A problem is that accuracy is not enough unless there is correct intelligence about the target, and this is often unavailable or mistaken – as a number of wedding parties in Afghanistan and Yemen have found to their cost. Even the successful killing of an enemy commander does not necessarily produce the beneficial result expected because his successor may be more competent and energetic. Precision bombing in Iraq enabled the US to kill Abu Musab al-Zarqawi, the founder of al-Qaeda in Iraq (AQI) in 2006, and his two successors in 2010. But this did not stop AQI, now called Isis, from seizing much of western Iraq and eastern Syria four years later. On the contrary, assassination campaigns tend to fuel a Darwinian process whereby it is the ablest and most competent of those targeted who survive and fight on.

The assassination of Soleimani was lauded for entirely different reasons by the US and by Iran. The US said he was a monster of evil whose activities had contributed to the death of 600 US soldiers, while the Iranians portrayed him as a warrior-martyr who died for his faith and his country. Neither had an interest in admitting that by the time of his death that his strategy in Iraq was not only bankrupt but counter-productive. By orchestrating the violent repression of street protests over social and economic grievances in Iraq, he had unwittingly turned them into something close to a mass uprising by a Shia community that had been previously favourable to Iran.

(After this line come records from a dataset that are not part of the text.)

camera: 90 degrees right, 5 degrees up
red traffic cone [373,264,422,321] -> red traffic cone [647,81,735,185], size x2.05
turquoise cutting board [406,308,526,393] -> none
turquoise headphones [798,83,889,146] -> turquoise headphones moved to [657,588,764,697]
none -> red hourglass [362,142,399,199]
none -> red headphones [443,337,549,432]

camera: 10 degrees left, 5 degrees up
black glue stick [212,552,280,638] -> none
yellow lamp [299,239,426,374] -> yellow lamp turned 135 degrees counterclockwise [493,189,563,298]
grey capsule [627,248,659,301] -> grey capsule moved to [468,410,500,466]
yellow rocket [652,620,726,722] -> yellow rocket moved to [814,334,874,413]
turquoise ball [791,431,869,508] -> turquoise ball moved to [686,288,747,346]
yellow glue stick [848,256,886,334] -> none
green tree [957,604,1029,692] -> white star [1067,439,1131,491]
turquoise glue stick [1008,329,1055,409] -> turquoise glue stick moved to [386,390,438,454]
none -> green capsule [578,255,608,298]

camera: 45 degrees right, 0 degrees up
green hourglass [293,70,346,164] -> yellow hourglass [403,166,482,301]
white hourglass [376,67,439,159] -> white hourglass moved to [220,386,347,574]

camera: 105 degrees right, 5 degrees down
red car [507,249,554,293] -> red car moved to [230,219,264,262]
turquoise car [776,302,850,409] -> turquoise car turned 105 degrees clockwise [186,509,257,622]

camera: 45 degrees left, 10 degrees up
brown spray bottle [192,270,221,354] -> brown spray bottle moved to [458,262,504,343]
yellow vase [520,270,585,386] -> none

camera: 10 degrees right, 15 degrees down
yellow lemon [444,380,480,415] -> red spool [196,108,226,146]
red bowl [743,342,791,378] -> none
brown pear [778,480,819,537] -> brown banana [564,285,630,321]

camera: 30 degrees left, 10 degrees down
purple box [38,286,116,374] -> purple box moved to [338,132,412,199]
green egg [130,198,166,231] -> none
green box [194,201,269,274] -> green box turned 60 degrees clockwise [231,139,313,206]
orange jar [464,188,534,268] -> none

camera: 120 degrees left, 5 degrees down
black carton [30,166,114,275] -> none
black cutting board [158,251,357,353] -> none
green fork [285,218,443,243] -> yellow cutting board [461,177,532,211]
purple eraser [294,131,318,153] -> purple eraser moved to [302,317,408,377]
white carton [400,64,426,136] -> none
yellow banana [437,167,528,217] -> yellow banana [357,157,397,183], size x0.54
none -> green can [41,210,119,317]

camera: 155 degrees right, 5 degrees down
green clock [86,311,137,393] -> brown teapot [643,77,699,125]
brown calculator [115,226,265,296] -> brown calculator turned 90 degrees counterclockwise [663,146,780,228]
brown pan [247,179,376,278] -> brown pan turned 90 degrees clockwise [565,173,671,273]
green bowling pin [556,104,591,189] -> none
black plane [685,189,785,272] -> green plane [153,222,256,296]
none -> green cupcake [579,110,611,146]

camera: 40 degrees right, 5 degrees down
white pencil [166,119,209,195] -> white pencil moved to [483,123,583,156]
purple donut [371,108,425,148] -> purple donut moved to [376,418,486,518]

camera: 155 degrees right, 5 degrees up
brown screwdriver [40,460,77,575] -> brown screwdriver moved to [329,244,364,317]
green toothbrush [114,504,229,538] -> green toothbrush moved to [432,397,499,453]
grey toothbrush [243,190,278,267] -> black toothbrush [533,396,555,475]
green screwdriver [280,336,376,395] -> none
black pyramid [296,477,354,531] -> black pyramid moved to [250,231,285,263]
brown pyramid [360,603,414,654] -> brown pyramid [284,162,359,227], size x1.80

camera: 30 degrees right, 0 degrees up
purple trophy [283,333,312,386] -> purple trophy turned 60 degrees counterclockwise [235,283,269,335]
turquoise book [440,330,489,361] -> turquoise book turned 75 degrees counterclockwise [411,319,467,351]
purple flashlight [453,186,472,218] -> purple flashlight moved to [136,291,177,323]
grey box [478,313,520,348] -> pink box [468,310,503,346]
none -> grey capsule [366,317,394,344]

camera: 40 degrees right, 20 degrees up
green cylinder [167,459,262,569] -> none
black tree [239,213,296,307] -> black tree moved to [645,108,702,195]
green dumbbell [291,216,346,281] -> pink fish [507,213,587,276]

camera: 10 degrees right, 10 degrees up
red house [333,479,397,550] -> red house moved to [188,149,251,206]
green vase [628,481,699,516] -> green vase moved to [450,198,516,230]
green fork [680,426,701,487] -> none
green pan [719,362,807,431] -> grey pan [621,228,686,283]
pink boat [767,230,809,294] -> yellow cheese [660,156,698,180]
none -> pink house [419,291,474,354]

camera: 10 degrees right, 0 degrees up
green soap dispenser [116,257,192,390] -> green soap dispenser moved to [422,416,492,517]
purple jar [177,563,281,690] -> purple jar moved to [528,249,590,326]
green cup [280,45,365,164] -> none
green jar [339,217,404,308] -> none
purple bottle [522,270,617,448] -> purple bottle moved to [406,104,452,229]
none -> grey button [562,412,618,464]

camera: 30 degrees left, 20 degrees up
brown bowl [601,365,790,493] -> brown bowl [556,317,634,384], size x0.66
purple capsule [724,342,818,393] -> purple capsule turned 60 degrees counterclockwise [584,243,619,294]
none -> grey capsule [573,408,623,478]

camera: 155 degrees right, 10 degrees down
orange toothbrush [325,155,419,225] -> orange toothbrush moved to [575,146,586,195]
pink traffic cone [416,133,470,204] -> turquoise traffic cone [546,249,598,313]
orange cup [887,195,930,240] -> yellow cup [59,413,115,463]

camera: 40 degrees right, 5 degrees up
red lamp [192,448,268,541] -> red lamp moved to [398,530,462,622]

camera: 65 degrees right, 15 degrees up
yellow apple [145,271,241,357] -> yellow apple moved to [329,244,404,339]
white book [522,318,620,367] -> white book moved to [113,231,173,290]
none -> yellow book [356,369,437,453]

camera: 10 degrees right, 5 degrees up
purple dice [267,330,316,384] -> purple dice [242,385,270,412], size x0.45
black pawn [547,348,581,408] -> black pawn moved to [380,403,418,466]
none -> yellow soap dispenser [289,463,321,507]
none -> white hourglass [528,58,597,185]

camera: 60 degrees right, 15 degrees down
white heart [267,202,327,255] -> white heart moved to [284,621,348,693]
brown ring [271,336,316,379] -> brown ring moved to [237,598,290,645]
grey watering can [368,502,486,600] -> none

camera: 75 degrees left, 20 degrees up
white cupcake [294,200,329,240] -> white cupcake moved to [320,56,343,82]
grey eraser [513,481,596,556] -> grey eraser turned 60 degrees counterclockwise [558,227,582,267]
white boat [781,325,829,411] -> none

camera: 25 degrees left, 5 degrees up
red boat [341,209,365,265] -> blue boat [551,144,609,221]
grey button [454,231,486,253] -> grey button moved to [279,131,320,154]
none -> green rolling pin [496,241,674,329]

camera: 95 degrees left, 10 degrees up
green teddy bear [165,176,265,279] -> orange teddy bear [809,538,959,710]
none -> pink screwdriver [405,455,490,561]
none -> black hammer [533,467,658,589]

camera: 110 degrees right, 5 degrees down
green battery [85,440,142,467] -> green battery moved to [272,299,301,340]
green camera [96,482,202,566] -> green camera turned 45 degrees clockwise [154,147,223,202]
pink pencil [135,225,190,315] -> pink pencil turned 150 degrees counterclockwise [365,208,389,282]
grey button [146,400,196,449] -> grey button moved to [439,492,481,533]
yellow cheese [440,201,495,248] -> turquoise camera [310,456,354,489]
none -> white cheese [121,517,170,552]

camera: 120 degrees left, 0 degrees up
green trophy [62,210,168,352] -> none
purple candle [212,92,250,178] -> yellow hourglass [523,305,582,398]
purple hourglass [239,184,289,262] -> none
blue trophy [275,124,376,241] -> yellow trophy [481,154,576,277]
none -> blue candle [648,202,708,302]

US presidents, Barack Obama as well as Donald Trump, were attracted by the idea that the US had a monopoly in the Gulf area of precision-guided drones and missiles. As in Hilaire Belloc’s classic rhyme, it appeared that, when all was said and done, that we had “got the Maxim gun and they had not”.

But this monopoly has now been ended. Iran demonstrated this when its drones and missiles temporarily halved Saudi Aramco’s oil output by pinpoint attacks on Abqaiq and al-Khurais oil facilities on 14 September. Houthi rebels in Yemen claimed responsibility, but were disbelieved because the attack appeared to be above their technical capabilities. But this week the Houthis used drones and missiles at a mosque in Marib province in Yemen that killed at least 83 government soldiers, according to the local hospital.

These attacks were directed at buildings and equipment which they hit with great accuracy, but they could have targeted individuals. In other words, a high-tech assassination, like that of Soleimani, is now within the capacity of many countries and paramilitary groups. I was in Baghdad in September, soon after the drone attacks on Saudi Arabia, and I found that the pro-Iranian paramilitary leaders were very excited by the idea that irregular warfare was changing to their benefit. One of them, Abu Alaa al-Walai, the leader of Kataib Sayyid al-Shuhada, told me that “we are working day and night to develop drones that can be put together in a living room”. The assassination of Soleimani will have many imitators.